Increased recycling has helped HSBC Mexico hit its zero waste to landfill target for all its main office buildings.

Waste is one of the main areas in which HSBC is reducing the impact of its operations on the environment, and Mexico is the first country in the bank’s global network to reach this key milestone.

All waste produced in two buildings in Mexico City (HQ Tower HSBC, the bank's Latin America headquarters, and Tecnoparque) as well as two other buildings in Toluca is being diverted from landfill.

Waste management is a big issue in Mexico and we are committed to play our part in helping the environment

HSBC aims to recycle all office and electronic waste worldwide by 2020, one of a series of goals set by the bank to make its operations more sustainable.

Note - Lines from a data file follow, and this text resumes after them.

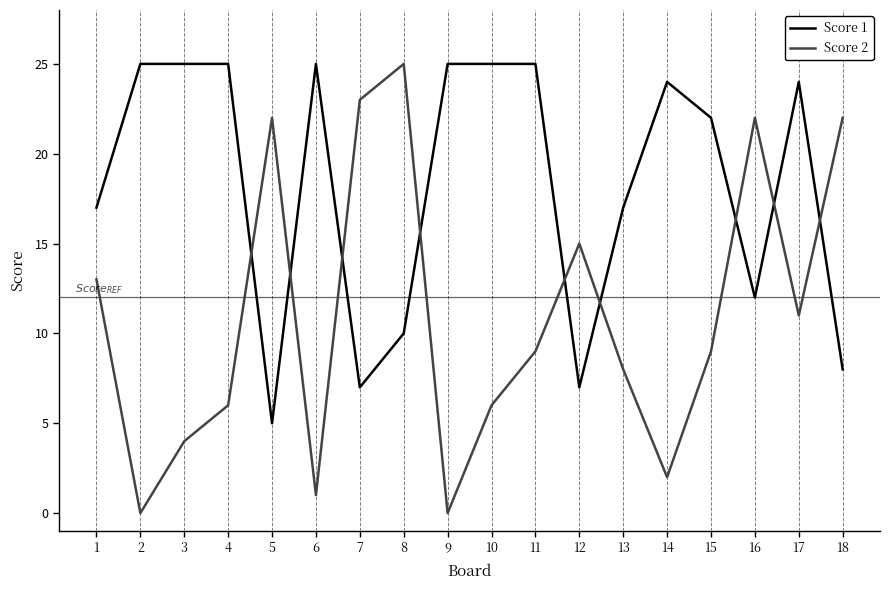

Rank the series at 5 from lowest to highest value.

Score 1, Score 2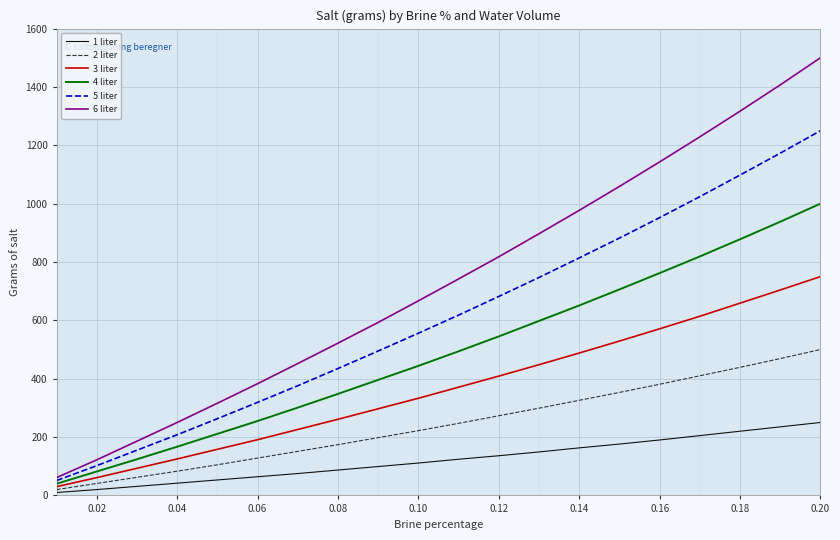

List the series in order of their peak value, lowest first.

1 liter, 2 liter, 3 liter, 4 liter, 5 liter, 6 liter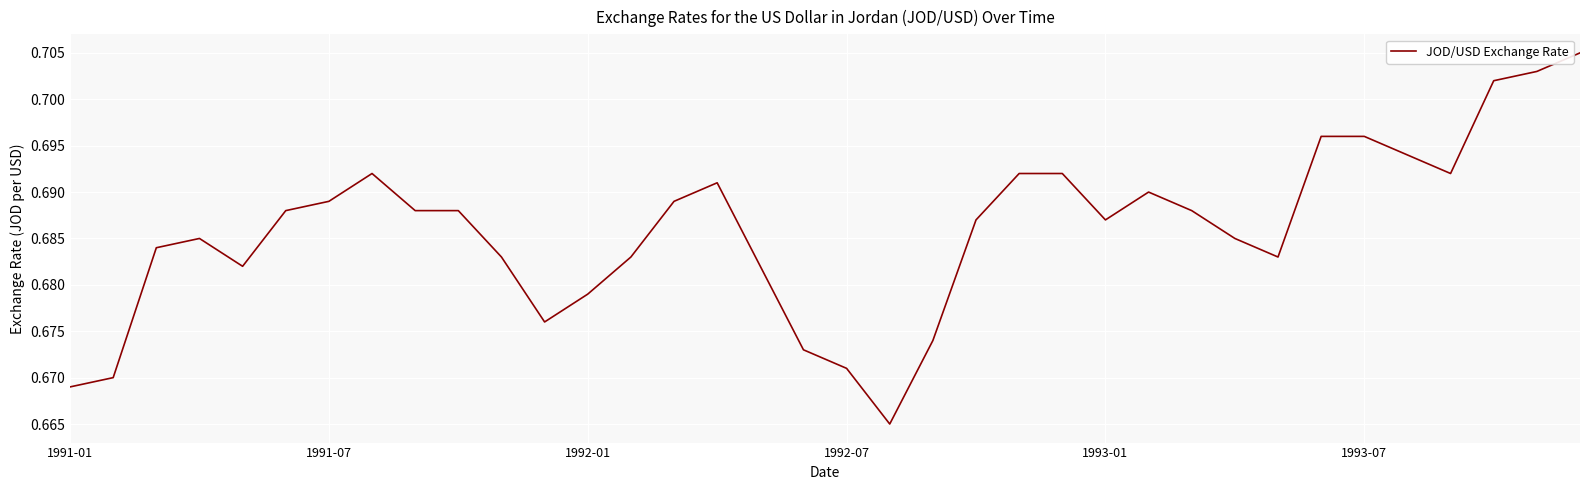

Is this an area chart (filled region under the line)?

No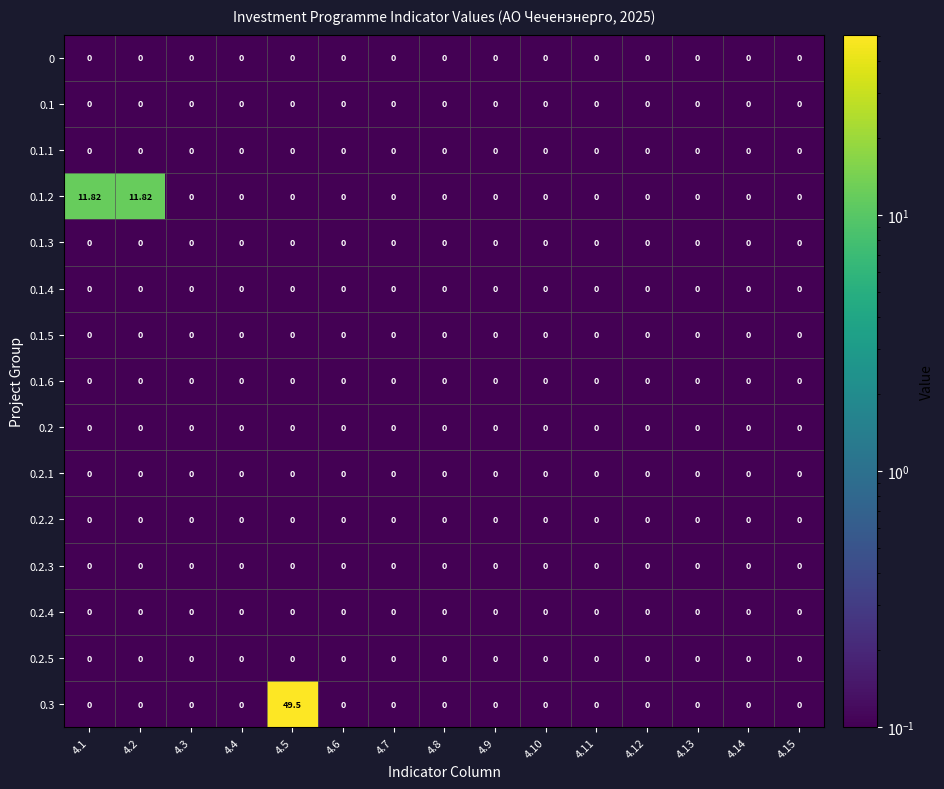

Rank the series at 4.2 from lowest to highest value.

0, 0.1, 0.1.1, 0.1.3, 0.1.4, 0.1.5, 0.1.6, 0.2, 0.2.1, 0.2.2, 0.2.3, 0.2.4, 0.2.5, 0.3, 0.1.2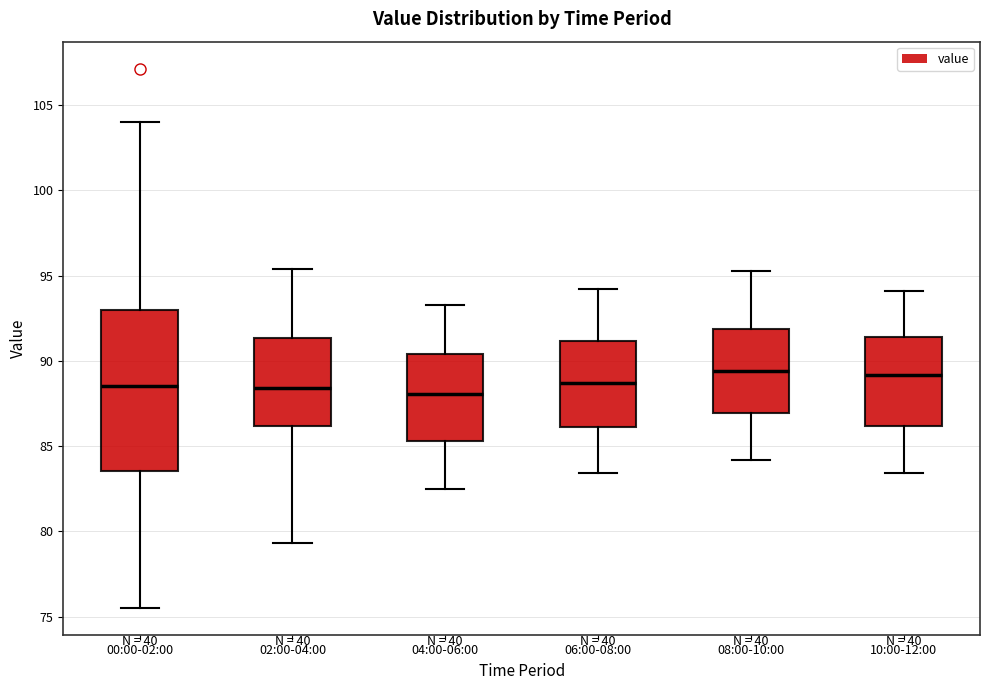

Which box is the tallest, from its lower edge to its upper edge?

00:00-02:00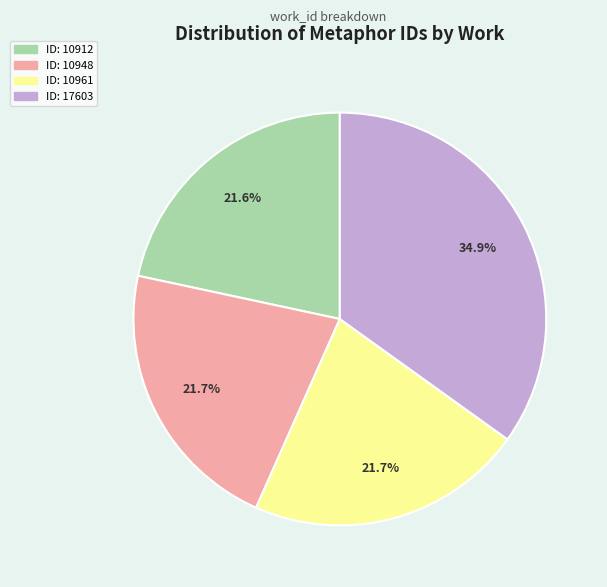

Which category has the biggest portion of the pie?

ID: 17603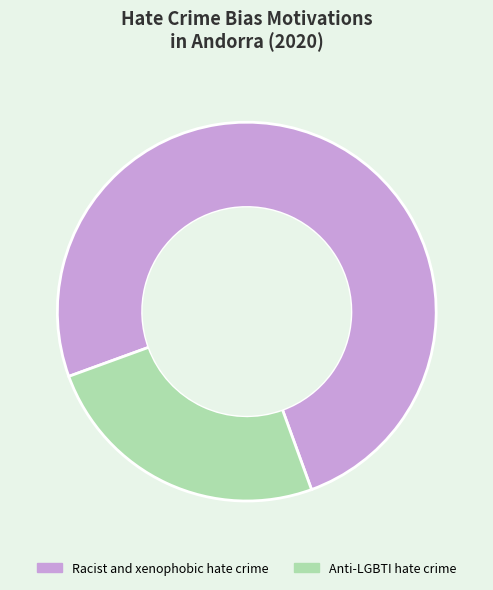

Which slice is the largest?

Racist and xenophobic hate crime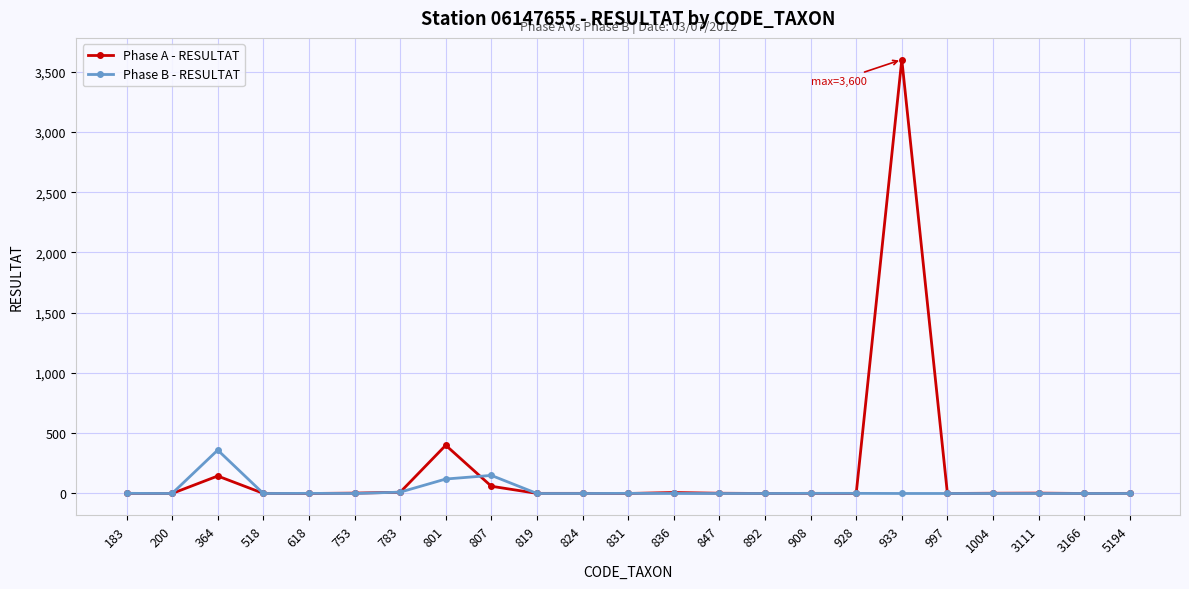

At which category does the chart reach its peak across all series?

933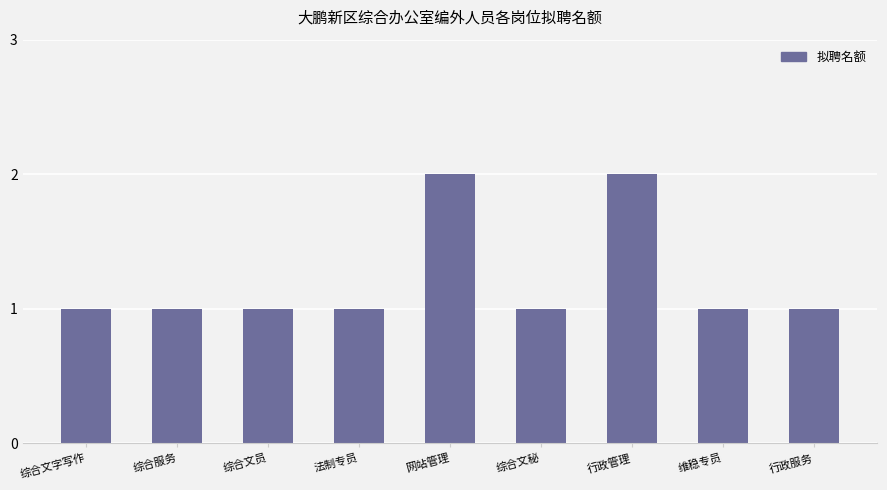

The value at 综合文字写作 is 1. True or false?

True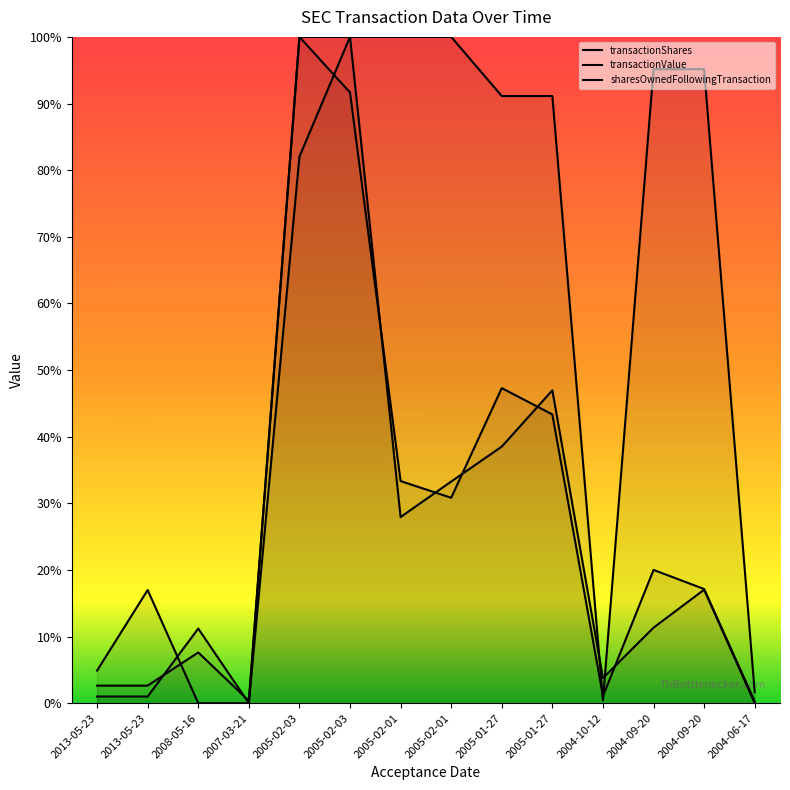

What is the total value across all series at 2004-09-20?

1.3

It has also committed to cutting its annual per employee carbon emissions from 3.5 tonnes in 2011 to 2.5 tonnes by 2020. By the end of 2014, HSBC had reduced emissions to 2.9 tonnes per employee.

Enrique García Basterra, Head of Facilities Management and Sustainability Leader for HSBC Mexico and Latin America, said: “Waste management is a big issue in Mexico and we are committed to play our part in helping the environment.”

He highlighted that the initiative is bringing broader benefits. HSBC Mexico is now generating about USD100,000 a year from selling waste to local recycling businesses and other companies – money that it is using to support local charities via a range of independent foundations.

Reducing waste

In 2014, HSBC Mexico:

  • Recycled 511 tonnes of paper, cardboard, aluminium, glass and PET

  • Recycled 59.3 tonnes of e-waste

  • Converted 82.5 tonnes of organic waste into compost

  • Converted 490 litres of used cooking oil into biofuel

As part of HSBC Mexico’s commitment to sustainability, all employees working in its main office buildings, including some branches, now sort waste such as glass, paper, polyethylene terephthalate (PET) and aluminium. This is then sold for recycling.

HSBC is also turning cooking oil used in employee canteens in Mexico into biodiesel for use in emergency power generators at its main buildings.

Organic waste is collected and processed into compost by a specialist vendor, while hazardous materials are treated by authorised companies, preventing toxic waste from being sent to landfill. The bank has also signed agreements with specialist companies to recycle old computers and other electronic equipment from its main offices.

Mr García Basterra said one of the biggest challenges was how to dispose of waste such as unopened or partially opened containers of food and drink (known as inorganic non-recyclable waste). However, in 2014 HSBC signed an agreement with a cement company to use this waste as an alternative fuel to help power their kilns. Any emissions produced in the process are captured and neutralised, meaning this type of waste offers a low-carbon alternative to using conventional fossil fuels.